Caroline Garcia lors de son match du 2e tour contre Polona Hercog à Roland-Garros 2021

Crédit: Getty Images

La transition avec son nouvel entraîneur, avec qui d'ailleurs elle est en discussion pour poursuivre au-delà de la saison sur terre, va prendre du temps. Ce mercredi, elle a parfois balbutié son jeu (37 fautes directes). "Je suis retombé dans mes travers, à vouloir renvoyer la balle plus vite, plus fort. Ça m'a coûté des points. C'est quand l'adversaire joue comme ça que je dois utiliser ce que je fais à l'entraînement. Le premier match me donne de la confiance mais ce n'est pas quelque chose que je fais régulièrement, je n'ai pas gagné beaucoup de matches. Sous stress, ce n'est pas simple."

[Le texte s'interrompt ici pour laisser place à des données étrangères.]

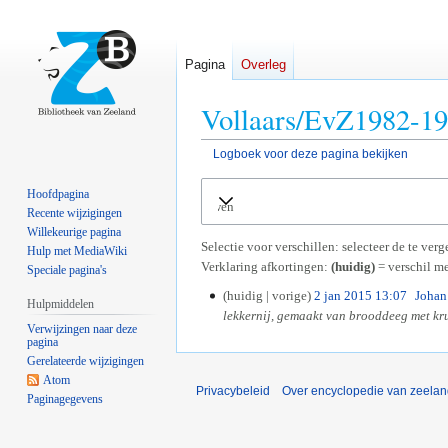
Pagina
Overleg
Vollaars/EvZ1982-198
Logboek voor deze pagina bekijken
Naar
Naar
Hoofdpagina
Uitvouwen
navigatie
zoeken
Recente wijzigingen
springen
springen
Willekeurige pagina
Selectie voor verschillen: selecteer de te ve
Hulp met MediaWiki
Verklaring afkortingen:
(huidig)
= verschil me
Speciale pagina's
huidig
vorige
2 jan 2015 13:07
Johan
2
Hulpmiddelen
lekkernij, gemaakt van brooddeeg met kru
j
Verwijzingen naar deze
a
pagina
n
Gerelateerde wijzigingen
2
Atom
Privacybeleid
Over encyclopedie van zeela
0
Paginagegevens
1
5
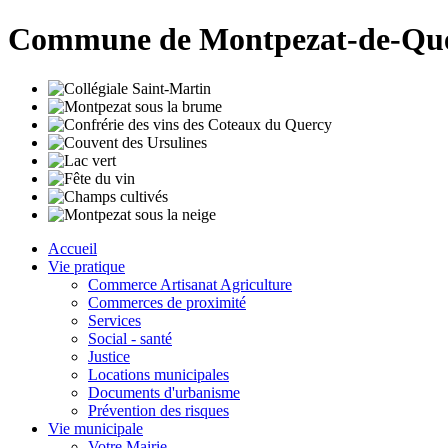
Commune de Montpezat-de-Qu
Accueil
Vie pratique
Commerce Artisanat Agriculture
Commerces de proximité
Services
Social - santé
Justice
Locations municipales
Documents d'urbanisme
Prévention des risques
Vie municipale
Votre Mairie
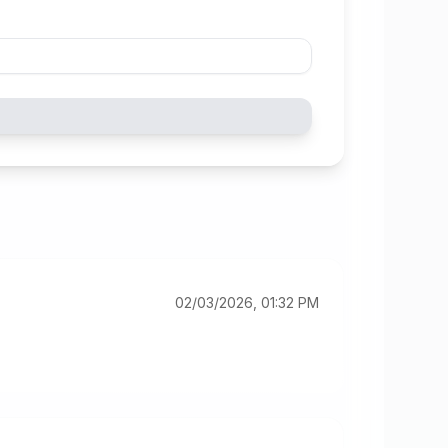
02/03/2026, 01:32 PM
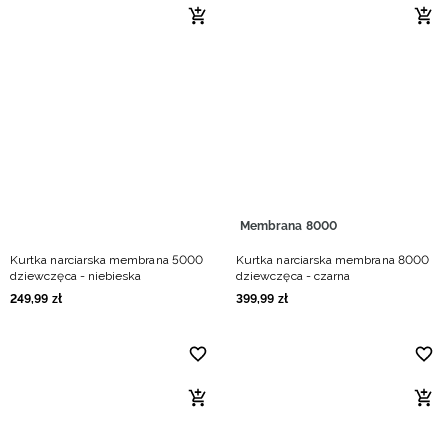
Membrana 8000
Kurtka narciarska membrana 5000
Kurtka narciarska membrana 8000
dziewczęca - niebieska
dziewczęca - czarna
249
,
99
zł
399
,
99
zł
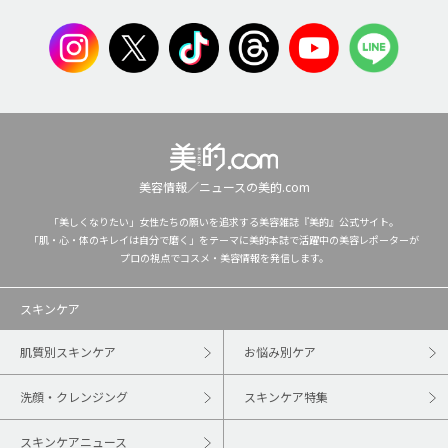
美容情報／ニュースの美的.com
「美しくなりたい」女性たちの願いを追求する美容雑誌『美的』公式サイト。
「肌・心・体のキレイは自分で磨く」をテーマに美的本誌で活躍中の美容レポーターが
プロの視点でコスメ・美容情報を発信します。
スキンケア
肌質別スキンケア
お悩み別ケア
洗顔・クレンジング
スキンケア特集
スキンケアニュース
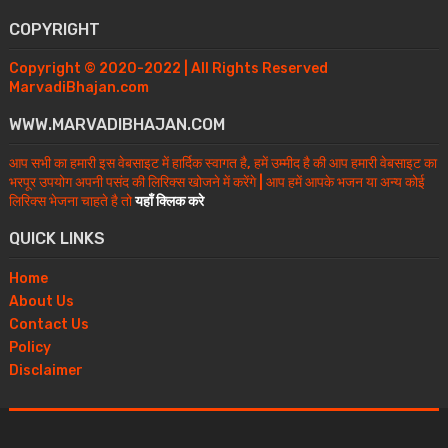
COPYRIGHT
Copyright © 2020-2022 | All Rights Reserved
MarvadiBhajan.com
WWW.MARVADIBHAJAN.COM
आप सभी का हमारी इस वेबसाइट में हार्दिक स्वागत है, हमें उम्मीद है की आप हमारी वेबसाइट का
भरपूर उपयोग अपनी पसंद की लिरिक्स खोजने में करेंगे | आप हमें आपके भजन या अन्य कोई
लिरिक्स भेजना चाहते है तो
यहाँ क्लिक करे
QUICK LINKS
Home
About Us
Contact Us
Policy
Disclaimer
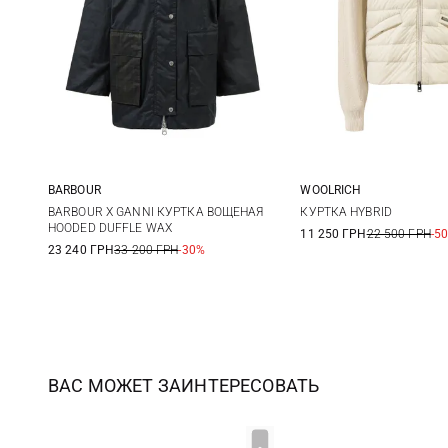
BARBOUR
WOOLRICH
6
8
10
12
S
M
BARBOUR X GANNI КУРТКА ВОЩЕНАЯ
КУРТКА HYBRID
HOODED DUFFLE WAX
11 250 ГРН
22 500 ГРН
-5
23 240 ГРН
33 200 ГРН
-30%
ВАС МОЖЕТ ЗАИНТЕРЕСОВАТЬ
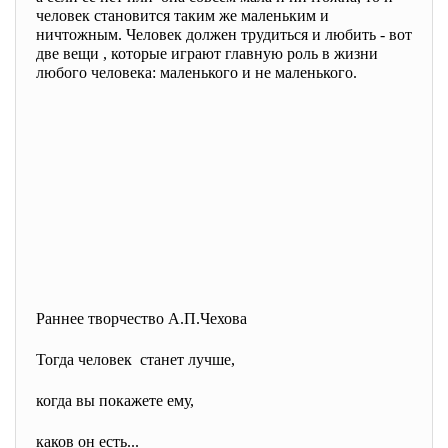
человек становится таким же маленьким и
ничтожным. Человек должен трудиться и любить - вот
две вещи , которые играют главную роль в жизни
любого человека: маленького и не маленького.
Раннее творчество А.П.Чехова
Тогда человек станет лучше,
когда вы покажете ему,
каков он есть...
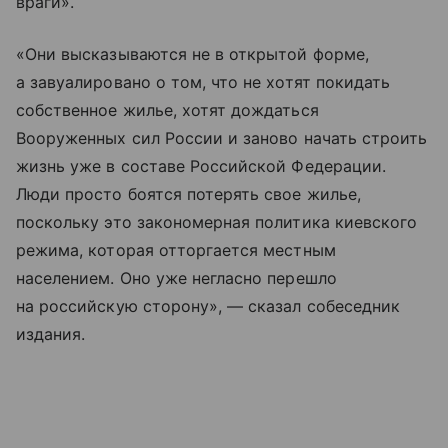
враги».
«Они высказываются не в открытой форме,
а завуалировано о том, что не хотят покидать
собственное жилье, хотят дождаться
Вооруженных сил России и заново начать строить
жизнь уже в составе Российской Федерации.
Люди просто боятся потерять свое жилье,
поскольку это закономерная политика киевского
режима, которая отторгается местным
населением. Оно уже негласно перешло
на российскую сторону», — сказал собеседник
издания.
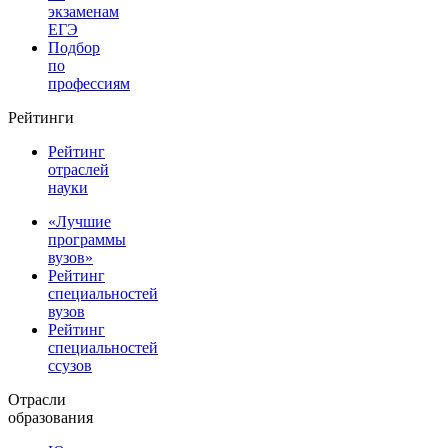
экзаменам
ЕГЭ
Подбор
по
профессиям
Рейтинги
Рейтинг
отраслей
науки
«Лучшие
программы
вузов»
Рейтинг
специальностей
вузов
Рейтинг
специальностей
ссузов
Отрасли
образования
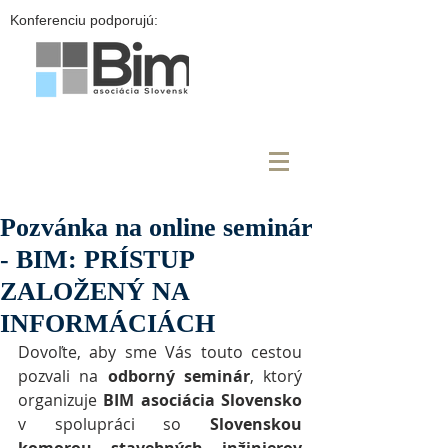
Konferenciu podporujú:
Pozvánka na online seminár
- BIM: PRÍSTUP
ZALOŽENÝ NA
INFORMÁCIÁCH
Dovoľte, aby sme Vás touto cestou 
pozvali na 
odborný seminár
, ktorý 
organizuje 
BIM asociácia Slovensko
v spolupráci so 
Slovenskou 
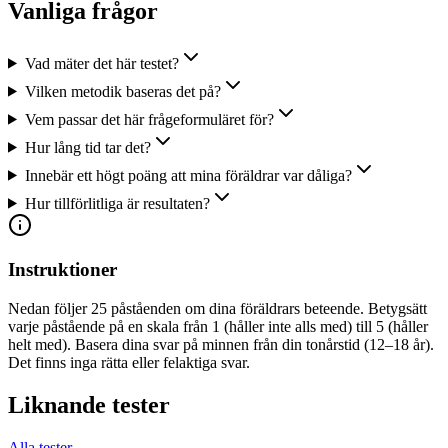
Vanliga frågor
Vad mäter det här testet?
Vilken metodik baseras det på?
Vem passar det här frågeformuläret för?
Hur lång tid tar det?
Innebär ett högt poäng att mina föräldrar var dåliga?
Hur tillförlitliga är resultaten?
Instruktioner
Nedan följer 25 påståenden om dina föräldrars beteende. Betygsätt
varje påstående på en skala från 1 (håller inte alls med) till 5 (håller
helt med). Basera dina svar på minnen från din tonårstid (12–18 år).
Det finns inga rätta eller felaktiga svar.
Liknande tester
Alla tester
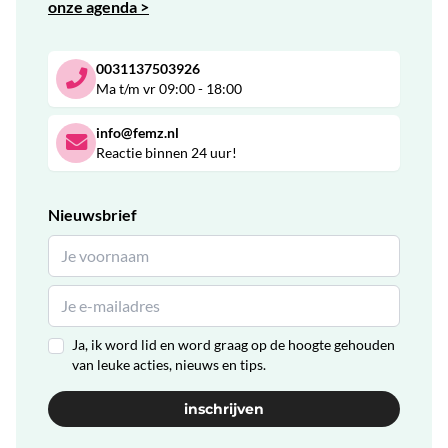
onze agenda >
0031137503926
Ma t/m vr 09:00 - 18:00
info@femz.nl
Reactie binnen 24 uur!
Nieuwsbrief
Ja, ik word lid en word graag op de hoogte gehouden
van leuke acties, nieuws en tips.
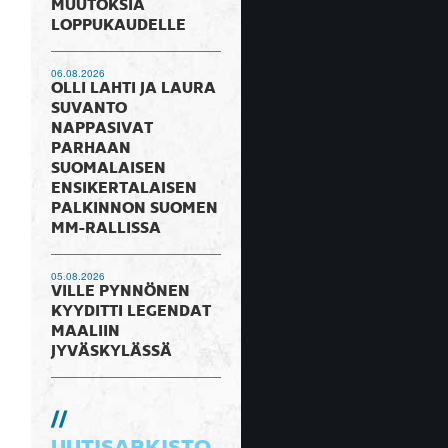
MUUTOKSIA
LOPPUKAUDELLE
06.08.2026
OLLI LAHTI JA LAURA
SUVANTO
NAPPASIVAT
PARHAAN
SUOMALAISEN
ENSIKERTALAISEN
PALKINNON SUOMEN
MM-RALLISSA
05.08.2026
VILLE PYNNÖNEN
KYYDITTI LEGENDAT
MAALIIN
JYVÄSKYLÄSSÄ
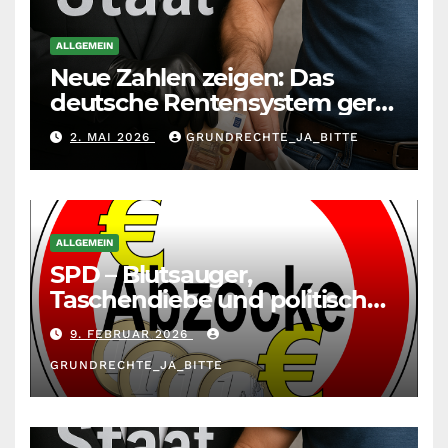
ALLGEMEIN
Neue Zahlen zeigen: Das
deutsche Rentensystem gerät
durch die
2. MAI 2026
GRUNDRECHTE_JA_BITTE
Massenzuwanderung
zunehmend unter die Räder.
ALLGEMEIN
SPD – Blutsauger,
Taschendiebe und politisch
unberechenbar
9. FEBRUAR 2026
GRUNDRECHTE_JA_BITTE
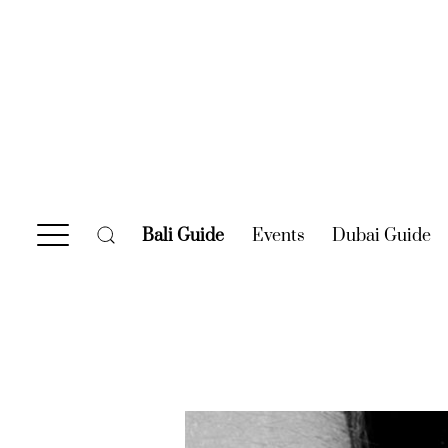
Bali Guide
(current)
Events
(current)
Dubai Guide
(c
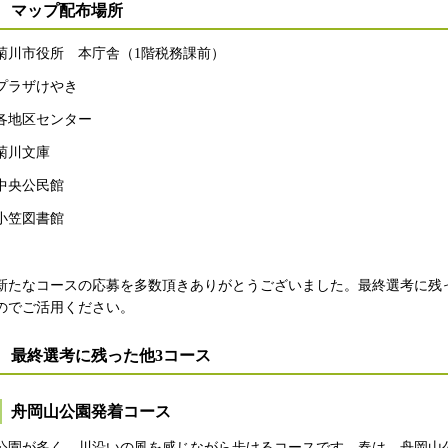
マップ配布場所
菊川市役所 本庁舎（1階税務課前）
プラザけやき
各地区センター
菊川文庫
中央公民館
小笠図書館
新たなコースの応募を多数頂きありがとうございました。最終選考に残
のでご活用ください。
最終選考に残った他3コース
舟岡山公園発着コース
公園が多く、川沿いの風を感じながら歩けるコースです。春は、舟岡山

Et le public dans tout ça ? Caroline Garcia a pris un immense plaisir à jouer devant les Français ce mercredi. Parfois "léthargique" dans le passé selon ses propres mots, elle l'a, cette fois, plus cherché. "Ça n'a duré que deux matches mais c'était intense. Tu as envie de les emmener avec toi sur tous les tournois, ça donne quelque chose de différent, sourit-elle. C'est une défaite, j'ai plein de choses à apprendre de ce match mais j'ai vécu une belle ambiance sur ce match."